The virus which caused humans to act like zombies was discovered twenty years ago by one of the most brilliant scientists on the planet, Richard Pennsylvania. Soon after his discovery, however, a crack team of special-forces commandos invaded the lab where it was being kept and having its affects studied in mice, and took everything, including the refrigerator and the decorative African violets. When Pennsylvania returned the next day to document a few more tests, all he found was a cryptic note taped to the door: “laugh and the world laughs with you.”
It took the a cryptologist about two hours to analyze the note, and found it referred to old-fashioned latitude and longitude coordinates. The Air Force rushed there, but it was too late. Whoever had taken the virus had already poured it into New York’s water main.
The zombie virus did not react quite as people expected, however. Instead of going after brains, they went after whatever they wanted most in their lives before they “died.” For example, my husband’s mother hunted obsessively for boys, about ten years old, with blond hair like his when he was that young. His father hunted for cheesecake, after being denied all products containing sugar since he was diagnosed with diabetes. Others might hunt bath brushes or bowling balls.

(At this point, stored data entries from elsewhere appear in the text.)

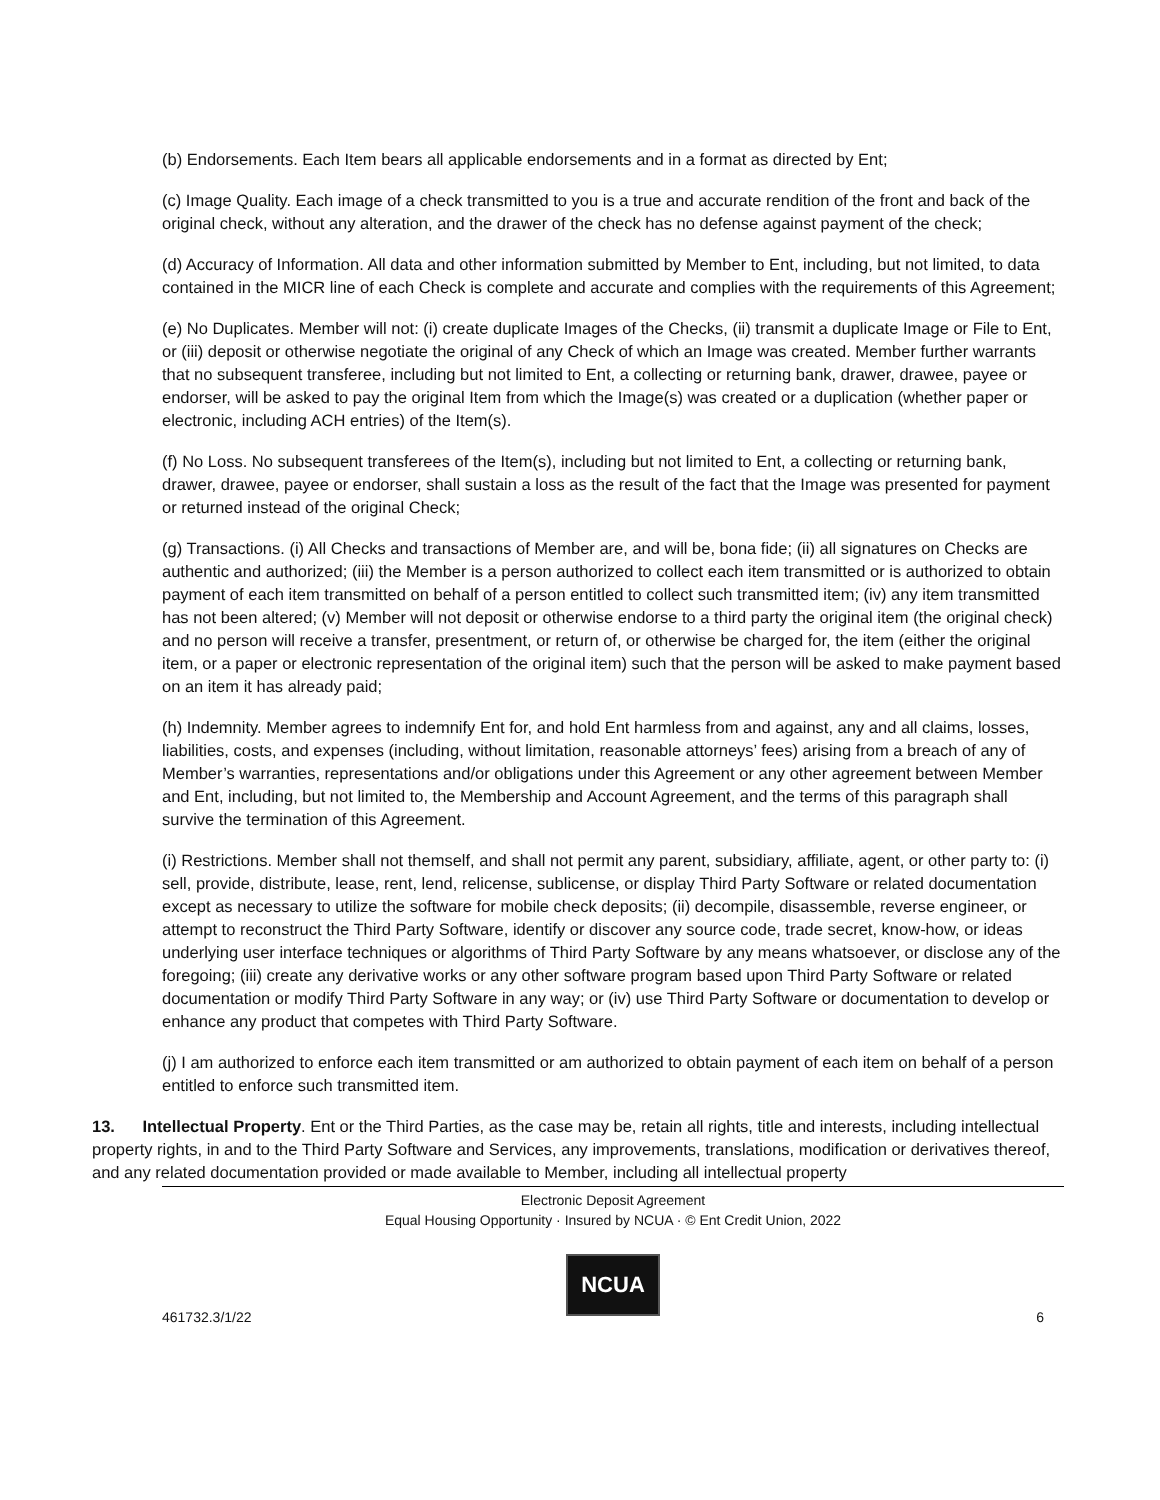(b) Endorsements. Each Item bears all applicable endorsements and in a format as directed by Ent;
(c) Image Quality. Each image of a check transmitted to you is a true and accurate rendition of the front and back of the original check, without any alteration, and the drawer of the check has no defense against payment of the check;
(d) Accuracy of Information. All data and other information submitted by Member to Ent, including, but not limited, to data contained in the MICR line of each Check is complete and accurate and complies with the requirements of this Agreement;
(e) No Duplicates. Member will not: (i) create duplicate Images of the Checks, (ii) transmit a duplicate Image or File to Ent, or (iii) deposit or otherwise negotiate the original of any Check of which an Image was created. Member further warrants that no subsequent transferee, including but not limited to Ent, a collecting or returning bank, drawer, drawee, payee or endorser, will be asked to pay the original Item from which the Image(s) was created or a duplication (whether paper or electronic, including ACH entries) of the Item(s).
(f) No Loss. No subsequent transferees of the Item(s), including but not limited to Ent, a collecting or returning bank, drawer, drawee, payee or endorser, shall sustain a loss as the result of the fact that the Image was presented for payment or returned instead of the original Check;
(g) Transactions. (i) All Checks and transactions of Member are, and will be, bona fide; (ii) all signatures on Checks are authentic and authorized; (iii) the Member is a person authorized to collect each item transmitted or is authorized to obtain payment of each item transmitted on behalf of a person entitled to collect such transmitted item; (iv) any item transmitted has not been altered; (v) Member will not deposit or otherwise endorse to a third party the original item (the original check) and no person will receive a transfer, presentment, or return of, or otherwise be charged for, the item (either the original item, or a paper or electronic representation of the original item) such that the person will be asked to make payment based on an item it has already paid;
(h) Indemnity. Member agrees to indemnify Ent for, and hold Ent harmless from and against, any and all claims, losses, liabilities, costs, and expenses (including, without limitation, reasonable attorneys’ fees) arising from a breach of any of Member’s warranties, representations and/or obligations under this Agreement or any other agreement between Member and Ent, including, but not limited to, the Membership and Account Agreement, and the terms of this paragraph shall survive the termination of this Agreement.
(i) Restrictions. Member shall not themself, and shall not permit any parent, subsidiary, affiliate, agent, or other party to: (i) sell, provide, distribute, lease, rent, lend, relicense, sublicense, or display Third Party Software or related documentation except as necessary to utilize the software for mobile check deposits; (ii) decompile, disassemble, reverse engineer, or attempt to reconstruct the Third Party Software, identify or discover any source code, trade secret, know-how, or ideas underlying user interface techniques or algorithms of Third Party Software by any means whatsoever, or disclose any of the foregoing; (iii) create any derivative works or any other software program based upon Third Party Software or related documentation or modify Third Party Software in any way; or (iv) use Third Party Software or documentation to develop or enhance any product that competes with Third Party Software.
(j) I am authorized to enforce each item transmitted or am authorized to obtain payment of each item on behalf of a person entitled to enforce such transmitted item.
13. Intellectual Property. Ent or the Third Parties, as the case may be, retain all rights, title and interests, including intellectual property rights, in and to the Third Party Software and Services, any improvements, translations, modification or derivatives thereof, and any related documentation provided or made available to Member, including all intellectual property
Electronic Deposit Agreement
Equal Housing Opportunity · Insured by NCUA · © Ent Credit Union, 2022
NCUA
461732.3/1/22 6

I think what scared my husband most was his sister. She was five years old when she contracted the virus; she hunted for butterflies all day. Eventually she became so weak from not eating he took her to a diner and handed her a menu with “chicken” crossed out and “butterflies” pencilled in.
I don’t have any family still alive, so I may have been relatively isolated from the pain, but my husband definitely still has dreams about his parents and sister. I try to help as best as I can, but it’s up to him to deal with his own monsters of the mind.